* [Recorded information]
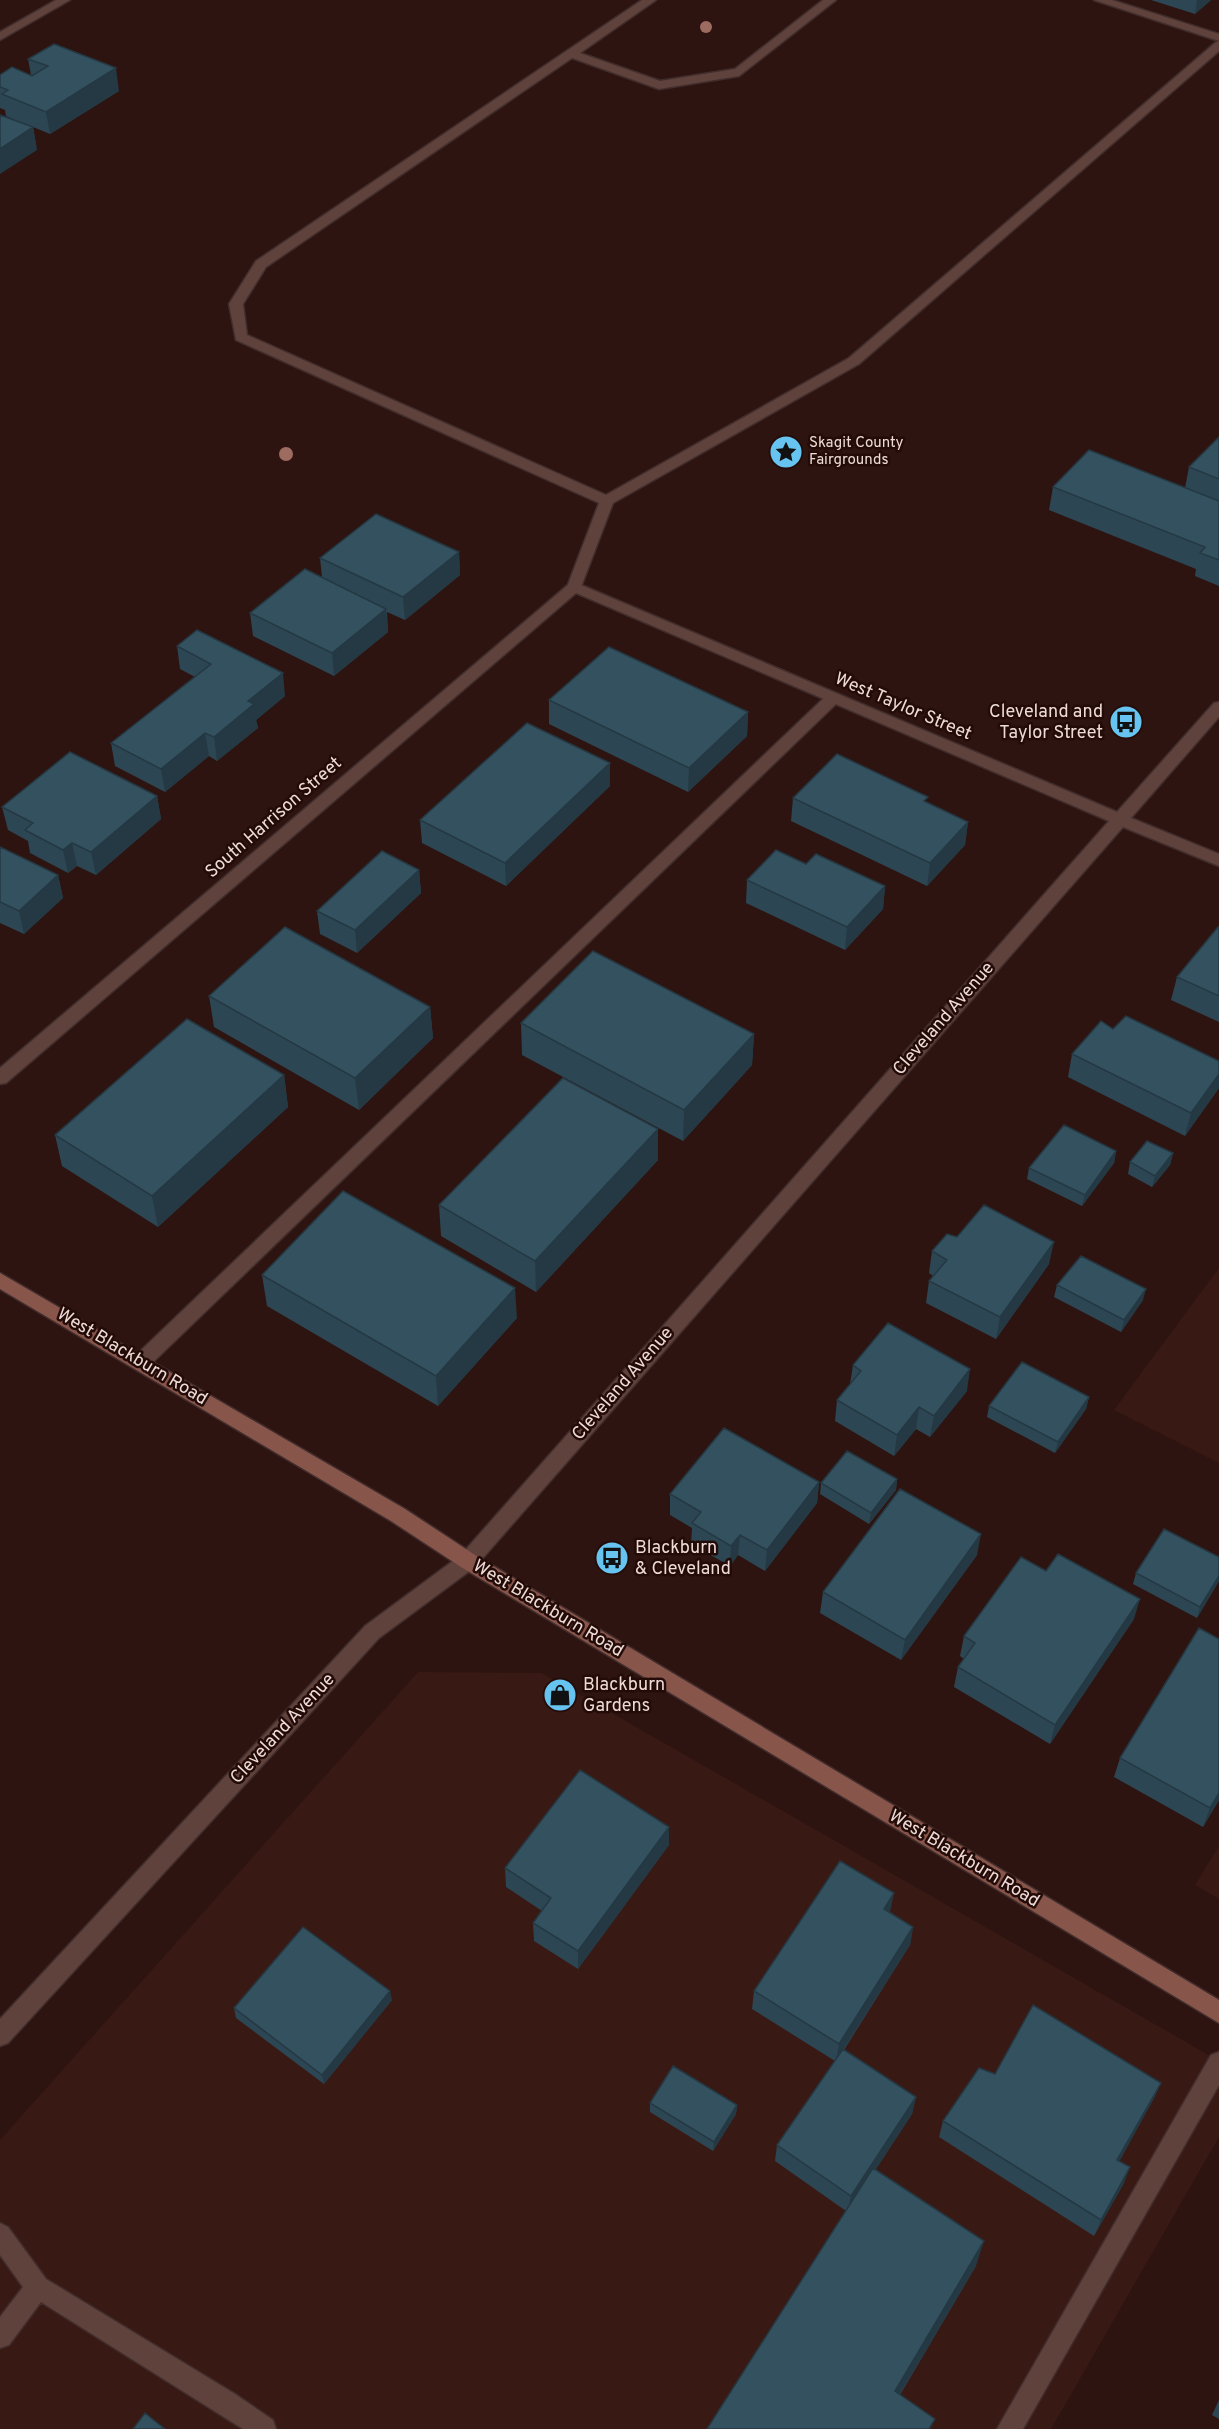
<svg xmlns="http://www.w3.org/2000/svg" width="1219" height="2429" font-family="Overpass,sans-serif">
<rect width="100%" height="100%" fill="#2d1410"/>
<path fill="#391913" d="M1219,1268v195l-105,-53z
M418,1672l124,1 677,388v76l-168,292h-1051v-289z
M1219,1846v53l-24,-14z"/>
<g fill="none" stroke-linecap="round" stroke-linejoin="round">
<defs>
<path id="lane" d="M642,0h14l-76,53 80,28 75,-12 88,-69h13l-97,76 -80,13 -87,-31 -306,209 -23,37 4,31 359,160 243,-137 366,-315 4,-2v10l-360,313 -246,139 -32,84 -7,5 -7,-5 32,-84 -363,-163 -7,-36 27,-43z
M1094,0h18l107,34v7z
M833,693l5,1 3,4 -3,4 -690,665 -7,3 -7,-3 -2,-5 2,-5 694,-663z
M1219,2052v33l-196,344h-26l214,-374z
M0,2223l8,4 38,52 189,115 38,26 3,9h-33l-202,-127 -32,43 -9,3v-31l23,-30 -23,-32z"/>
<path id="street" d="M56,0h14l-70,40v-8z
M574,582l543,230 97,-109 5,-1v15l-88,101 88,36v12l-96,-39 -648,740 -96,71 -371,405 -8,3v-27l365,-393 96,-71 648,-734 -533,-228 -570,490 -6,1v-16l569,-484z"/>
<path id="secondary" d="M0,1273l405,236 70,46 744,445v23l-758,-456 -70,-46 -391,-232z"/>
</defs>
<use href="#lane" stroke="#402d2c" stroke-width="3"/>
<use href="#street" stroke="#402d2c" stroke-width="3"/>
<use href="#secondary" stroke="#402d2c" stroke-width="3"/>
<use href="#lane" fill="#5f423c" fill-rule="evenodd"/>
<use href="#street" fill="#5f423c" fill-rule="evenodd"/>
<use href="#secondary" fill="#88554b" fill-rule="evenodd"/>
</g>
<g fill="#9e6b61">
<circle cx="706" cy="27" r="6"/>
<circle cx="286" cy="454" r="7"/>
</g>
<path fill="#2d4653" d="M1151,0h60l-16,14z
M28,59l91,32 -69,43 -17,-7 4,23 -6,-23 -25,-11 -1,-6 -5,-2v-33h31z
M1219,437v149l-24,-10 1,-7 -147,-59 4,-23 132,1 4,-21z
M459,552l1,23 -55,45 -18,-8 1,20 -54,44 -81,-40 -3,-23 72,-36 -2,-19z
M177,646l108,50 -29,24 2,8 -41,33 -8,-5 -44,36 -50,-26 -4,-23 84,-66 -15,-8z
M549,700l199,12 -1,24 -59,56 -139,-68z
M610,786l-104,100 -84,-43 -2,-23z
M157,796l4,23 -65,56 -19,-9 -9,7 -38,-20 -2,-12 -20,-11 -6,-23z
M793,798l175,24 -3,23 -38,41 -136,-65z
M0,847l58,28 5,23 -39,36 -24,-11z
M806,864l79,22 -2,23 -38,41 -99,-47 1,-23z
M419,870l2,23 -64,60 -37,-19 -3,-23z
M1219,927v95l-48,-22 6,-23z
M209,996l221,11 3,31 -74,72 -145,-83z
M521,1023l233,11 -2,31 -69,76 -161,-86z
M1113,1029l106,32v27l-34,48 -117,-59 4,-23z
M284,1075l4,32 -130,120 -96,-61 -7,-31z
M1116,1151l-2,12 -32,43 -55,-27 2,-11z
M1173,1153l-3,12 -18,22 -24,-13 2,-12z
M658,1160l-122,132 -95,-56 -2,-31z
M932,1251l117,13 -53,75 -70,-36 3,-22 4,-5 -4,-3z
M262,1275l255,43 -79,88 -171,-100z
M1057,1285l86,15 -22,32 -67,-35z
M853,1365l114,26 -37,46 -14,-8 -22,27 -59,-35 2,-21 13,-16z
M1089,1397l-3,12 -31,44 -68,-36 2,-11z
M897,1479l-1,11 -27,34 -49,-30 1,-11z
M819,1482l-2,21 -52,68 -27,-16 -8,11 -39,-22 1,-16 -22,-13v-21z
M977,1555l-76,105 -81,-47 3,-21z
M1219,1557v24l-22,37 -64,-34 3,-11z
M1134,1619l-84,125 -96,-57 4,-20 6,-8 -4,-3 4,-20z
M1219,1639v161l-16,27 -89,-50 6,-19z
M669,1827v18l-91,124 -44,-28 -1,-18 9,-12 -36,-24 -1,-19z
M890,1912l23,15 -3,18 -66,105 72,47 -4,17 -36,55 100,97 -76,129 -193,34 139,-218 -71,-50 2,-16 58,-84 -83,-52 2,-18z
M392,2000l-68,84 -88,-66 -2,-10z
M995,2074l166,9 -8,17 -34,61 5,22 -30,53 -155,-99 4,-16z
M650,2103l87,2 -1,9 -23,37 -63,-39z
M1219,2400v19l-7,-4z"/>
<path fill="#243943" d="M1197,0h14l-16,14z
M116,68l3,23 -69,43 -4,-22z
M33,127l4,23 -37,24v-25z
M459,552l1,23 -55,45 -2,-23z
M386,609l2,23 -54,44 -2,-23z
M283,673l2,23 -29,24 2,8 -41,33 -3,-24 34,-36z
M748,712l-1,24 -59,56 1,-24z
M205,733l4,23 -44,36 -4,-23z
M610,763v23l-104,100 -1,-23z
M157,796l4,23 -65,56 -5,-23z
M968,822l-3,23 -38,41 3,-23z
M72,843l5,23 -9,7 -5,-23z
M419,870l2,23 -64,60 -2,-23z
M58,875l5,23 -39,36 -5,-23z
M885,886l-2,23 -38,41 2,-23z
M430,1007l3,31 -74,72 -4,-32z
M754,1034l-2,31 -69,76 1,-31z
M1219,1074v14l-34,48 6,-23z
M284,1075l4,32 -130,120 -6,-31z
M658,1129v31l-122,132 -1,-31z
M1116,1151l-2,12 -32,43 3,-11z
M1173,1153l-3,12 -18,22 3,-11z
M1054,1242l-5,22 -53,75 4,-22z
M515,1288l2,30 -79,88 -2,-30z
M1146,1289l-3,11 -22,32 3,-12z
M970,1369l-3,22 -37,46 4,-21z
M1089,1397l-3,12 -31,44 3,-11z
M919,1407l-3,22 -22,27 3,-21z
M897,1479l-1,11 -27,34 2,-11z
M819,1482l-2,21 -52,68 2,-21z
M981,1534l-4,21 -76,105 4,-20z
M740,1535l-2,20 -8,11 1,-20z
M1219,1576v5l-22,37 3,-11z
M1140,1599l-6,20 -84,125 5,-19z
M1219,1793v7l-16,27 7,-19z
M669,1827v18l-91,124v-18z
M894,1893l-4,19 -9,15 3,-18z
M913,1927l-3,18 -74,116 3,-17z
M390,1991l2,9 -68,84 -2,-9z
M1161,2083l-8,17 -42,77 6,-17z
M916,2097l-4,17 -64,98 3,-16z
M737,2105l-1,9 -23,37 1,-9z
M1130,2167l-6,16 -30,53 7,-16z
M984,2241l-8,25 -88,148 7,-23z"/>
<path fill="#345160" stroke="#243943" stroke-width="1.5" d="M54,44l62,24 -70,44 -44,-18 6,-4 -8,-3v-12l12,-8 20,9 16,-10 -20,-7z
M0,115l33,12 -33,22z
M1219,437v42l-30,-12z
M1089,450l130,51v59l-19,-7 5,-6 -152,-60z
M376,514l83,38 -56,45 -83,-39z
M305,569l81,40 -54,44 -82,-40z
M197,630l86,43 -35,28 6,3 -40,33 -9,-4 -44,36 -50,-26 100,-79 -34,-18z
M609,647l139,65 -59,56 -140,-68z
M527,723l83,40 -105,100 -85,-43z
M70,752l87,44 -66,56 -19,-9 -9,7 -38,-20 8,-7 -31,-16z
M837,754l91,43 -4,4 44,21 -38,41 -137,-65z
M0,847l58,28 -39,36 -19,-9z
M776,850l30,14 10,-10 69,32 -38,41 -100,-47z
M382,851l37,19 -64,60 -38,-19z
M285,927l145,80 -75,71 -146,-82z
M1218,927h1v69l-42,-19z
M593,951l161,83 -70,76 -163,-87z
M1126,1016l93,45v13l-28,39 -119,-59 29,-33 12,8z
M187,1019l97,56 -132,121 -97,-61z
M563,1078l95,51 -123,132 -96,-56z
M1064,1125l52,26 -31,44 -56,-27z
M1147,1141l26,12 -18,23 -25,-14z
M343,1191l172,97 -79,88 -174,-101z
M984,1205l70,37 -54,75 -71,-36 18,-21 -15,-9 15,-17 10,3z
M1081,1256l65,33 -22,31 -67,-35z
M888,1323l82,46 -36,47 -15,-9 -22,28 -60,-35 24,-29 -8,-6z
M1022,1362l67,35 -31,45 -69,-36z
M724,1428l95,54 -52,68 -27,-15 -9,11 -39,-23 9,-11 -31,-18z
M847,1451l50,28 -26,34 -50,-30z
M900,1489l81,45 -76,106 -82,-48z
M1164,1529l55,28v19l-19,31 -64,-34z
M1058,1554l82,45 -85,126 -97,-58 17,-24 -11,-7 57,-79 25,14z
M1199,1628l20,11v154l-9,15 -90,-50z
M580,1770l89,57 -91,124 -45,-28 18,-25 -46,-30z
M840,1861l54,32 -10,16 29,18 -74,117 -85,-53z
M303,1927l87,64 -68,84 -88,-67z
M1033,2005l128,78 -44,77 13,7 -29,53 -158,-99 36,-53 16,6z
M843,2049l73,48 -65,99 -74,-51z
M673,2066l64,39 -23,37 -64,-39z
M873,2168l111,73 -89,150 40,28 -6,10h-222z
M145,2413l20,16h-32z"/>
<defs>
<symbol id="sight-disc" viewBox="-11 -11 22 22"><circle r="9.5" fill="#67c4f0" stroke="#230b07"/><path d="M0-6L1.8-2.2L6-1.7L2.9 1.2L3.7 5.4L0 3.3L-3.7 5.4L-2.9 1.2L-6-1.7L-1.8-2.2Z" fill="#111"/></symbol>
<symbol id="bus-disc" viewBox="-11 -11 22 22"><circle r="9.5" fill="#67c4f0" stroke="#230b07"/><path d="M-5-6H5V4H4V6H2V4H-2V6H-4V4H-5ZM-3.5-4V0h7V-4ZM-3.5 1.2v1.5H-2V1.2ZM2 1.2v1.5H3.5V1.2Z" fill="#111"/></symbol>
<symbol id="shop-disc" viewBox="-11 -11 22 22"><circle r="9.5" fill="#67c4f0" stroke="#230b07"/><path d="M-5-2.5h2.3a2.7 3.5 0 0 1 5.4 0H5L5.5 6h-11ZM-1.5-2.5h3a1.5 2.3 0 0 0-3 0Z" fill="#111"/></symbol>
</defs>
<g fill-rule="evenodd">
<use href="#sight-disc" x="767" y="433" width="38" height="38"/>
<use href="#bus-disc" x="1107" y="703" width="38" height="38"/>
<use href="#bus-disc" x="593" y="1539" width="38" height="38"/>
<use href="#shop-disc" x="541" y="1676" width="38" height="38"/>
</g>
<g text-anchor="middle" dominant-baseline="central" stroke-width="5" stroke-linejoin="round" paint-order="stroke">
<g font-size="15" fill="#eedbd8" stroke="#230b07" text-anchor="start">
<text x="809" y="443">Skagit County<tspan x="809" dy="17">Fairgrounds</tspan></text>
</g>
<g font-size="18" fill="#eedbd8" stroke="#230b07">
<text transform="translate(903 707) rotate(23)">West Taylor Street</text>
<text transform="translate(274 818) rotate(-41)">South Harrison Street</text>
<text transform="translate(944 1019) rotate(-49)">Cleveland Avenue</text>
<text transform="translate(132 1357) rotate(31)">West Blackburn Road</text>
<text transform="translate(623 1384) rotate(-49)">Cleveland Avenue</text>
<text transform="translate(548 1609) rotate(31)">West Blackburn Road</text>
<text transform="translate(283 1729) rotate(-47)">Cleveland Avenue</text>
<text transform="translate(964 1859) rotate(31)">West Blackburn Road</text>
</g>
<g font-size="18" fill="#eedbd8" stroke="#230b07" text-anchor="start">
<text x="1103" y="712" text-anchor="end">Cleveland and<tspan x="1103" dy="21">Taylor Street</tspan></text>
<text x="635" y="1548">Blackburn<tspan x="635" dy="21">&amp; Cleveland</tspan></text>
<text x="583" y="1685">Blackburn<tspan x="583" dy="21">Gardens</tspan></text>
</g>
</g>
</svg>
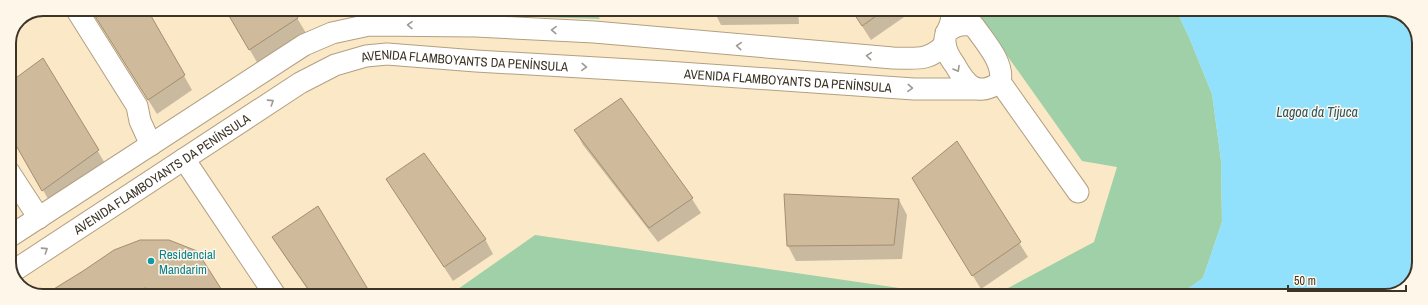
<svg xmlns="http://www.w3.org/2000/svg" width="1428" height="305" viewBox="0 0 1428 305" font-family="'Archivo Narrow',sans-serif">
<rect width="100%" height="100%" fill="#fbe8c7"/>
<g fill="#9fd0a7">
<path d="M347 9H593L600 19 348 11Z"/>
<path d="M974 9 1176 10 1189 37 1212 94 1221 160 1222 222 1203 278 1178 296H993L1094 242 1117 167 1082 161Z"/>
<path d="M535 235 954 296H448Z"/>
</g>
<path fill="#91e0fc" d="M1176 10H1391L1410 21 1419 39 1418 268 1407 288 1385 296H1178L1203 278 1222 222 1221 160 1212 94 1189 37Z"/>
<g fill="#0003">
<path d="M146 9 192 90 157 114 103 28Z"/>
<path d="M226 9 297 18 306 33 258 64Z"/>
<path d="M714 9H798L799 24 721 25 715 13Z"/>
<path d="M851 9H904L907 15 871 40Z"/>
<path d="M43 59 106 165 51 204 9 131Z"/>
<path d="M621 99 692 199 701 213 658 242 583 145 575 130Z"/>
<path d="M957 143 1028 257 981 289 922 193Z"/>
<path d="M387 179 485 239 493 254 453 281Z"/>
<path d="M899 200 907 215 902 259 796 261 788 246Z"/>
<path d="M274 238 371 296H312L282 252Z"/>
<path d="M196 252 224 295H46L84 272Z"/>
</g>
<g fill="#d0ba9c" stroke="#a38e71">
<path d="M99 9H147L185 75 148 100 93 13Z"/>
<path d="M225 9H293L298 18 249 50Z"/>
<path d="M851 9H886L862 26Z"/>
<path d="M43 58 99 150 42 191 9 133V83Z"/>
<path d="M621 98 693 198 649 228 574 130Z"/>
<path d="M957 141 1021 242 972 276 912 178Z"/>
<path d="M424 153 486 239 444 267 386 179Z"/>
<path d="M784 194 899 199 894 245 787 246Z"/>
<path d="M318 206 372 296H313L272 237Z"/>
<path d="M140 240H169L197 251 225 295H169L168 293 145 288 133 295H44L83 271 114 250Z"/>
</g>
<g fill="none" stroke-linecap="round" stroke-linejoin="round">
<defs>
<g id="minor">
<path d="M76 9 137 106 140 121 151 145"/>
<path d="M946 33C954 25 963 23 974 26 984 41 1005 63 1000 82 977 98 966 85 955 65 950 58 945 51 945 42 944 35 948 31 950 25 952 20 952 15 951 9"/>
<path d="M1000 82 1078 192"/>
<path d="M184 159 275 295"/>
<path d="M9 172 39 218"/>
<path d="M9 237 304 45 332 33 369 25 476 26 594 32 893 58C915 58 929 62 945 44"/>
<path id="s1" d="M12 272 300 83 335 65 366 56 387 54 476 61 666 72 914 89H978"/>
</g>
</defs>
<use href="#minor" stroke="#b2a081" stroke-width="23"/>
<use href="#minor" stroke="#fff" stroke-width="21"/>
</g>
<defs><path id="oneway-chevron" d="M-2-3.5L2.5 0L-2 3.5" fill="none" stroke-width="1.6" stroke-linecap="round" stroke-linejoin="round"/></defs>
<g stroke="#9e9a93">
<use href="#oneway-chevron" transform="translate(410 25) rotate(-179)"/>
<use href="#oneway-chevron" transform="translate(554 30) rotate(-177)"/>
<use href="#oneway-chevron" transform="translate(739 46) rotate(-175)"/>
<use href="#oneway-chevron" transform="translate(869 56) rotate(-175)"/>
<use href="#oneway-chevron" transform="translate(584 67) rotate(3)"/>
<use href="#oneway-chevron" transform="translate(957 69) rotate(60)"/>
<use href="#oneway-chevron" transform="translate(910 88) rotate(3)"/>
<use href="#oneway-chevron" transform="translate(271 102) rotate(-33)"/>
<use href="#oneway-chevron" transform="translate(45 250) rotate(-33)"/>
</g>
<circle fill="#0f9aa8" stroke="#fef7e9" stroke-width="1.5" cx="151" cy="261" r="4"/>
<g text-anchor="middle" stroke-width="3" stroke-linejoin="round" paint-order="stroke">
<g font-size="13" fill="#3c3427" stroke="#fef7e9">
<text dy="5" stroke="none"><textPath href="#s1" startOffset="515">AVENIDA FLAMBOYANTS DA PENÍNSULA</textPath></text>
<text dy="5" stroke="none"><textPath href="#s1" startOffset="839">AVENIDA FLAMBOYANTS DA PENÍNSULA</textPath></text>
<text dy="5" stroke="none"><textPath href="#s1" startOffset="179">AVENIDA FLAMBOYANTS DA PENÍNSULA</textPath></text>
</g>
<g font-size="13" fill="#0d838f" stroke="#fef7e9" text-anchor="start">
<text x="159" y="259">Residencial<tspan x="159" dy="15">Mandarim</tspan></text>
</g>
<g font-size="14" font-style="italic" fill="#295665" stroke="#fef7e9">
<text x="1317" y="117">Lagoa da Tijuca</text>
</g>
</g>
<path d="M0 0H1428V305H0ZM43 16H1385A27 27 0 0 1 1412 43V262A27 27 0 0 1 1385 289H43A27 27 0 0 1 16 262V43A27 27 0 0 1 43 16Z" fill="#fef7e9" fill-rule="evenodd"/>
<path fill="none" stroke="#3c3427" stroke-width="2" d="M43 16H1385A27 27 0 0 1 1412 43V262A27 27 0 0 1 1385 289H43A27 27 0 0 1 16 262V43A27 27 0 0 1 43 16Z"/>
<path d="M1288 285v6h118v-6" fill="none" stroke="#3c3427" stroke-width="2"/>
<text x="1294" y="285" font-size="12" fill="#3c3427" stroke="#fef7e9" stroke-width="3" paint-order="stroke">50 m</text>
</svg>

* [What is required] In the records above, locate every line with the string "middle" and copy it.

* [Task response]
<g text-anchor="middle" dominant-baseline="central" stroke-width="5" stroke-linejoin="round" paint-order="stroke">
<g text-anchor="middle" stroke-width="3" stroke-linejoin="round" paint-order="stroke">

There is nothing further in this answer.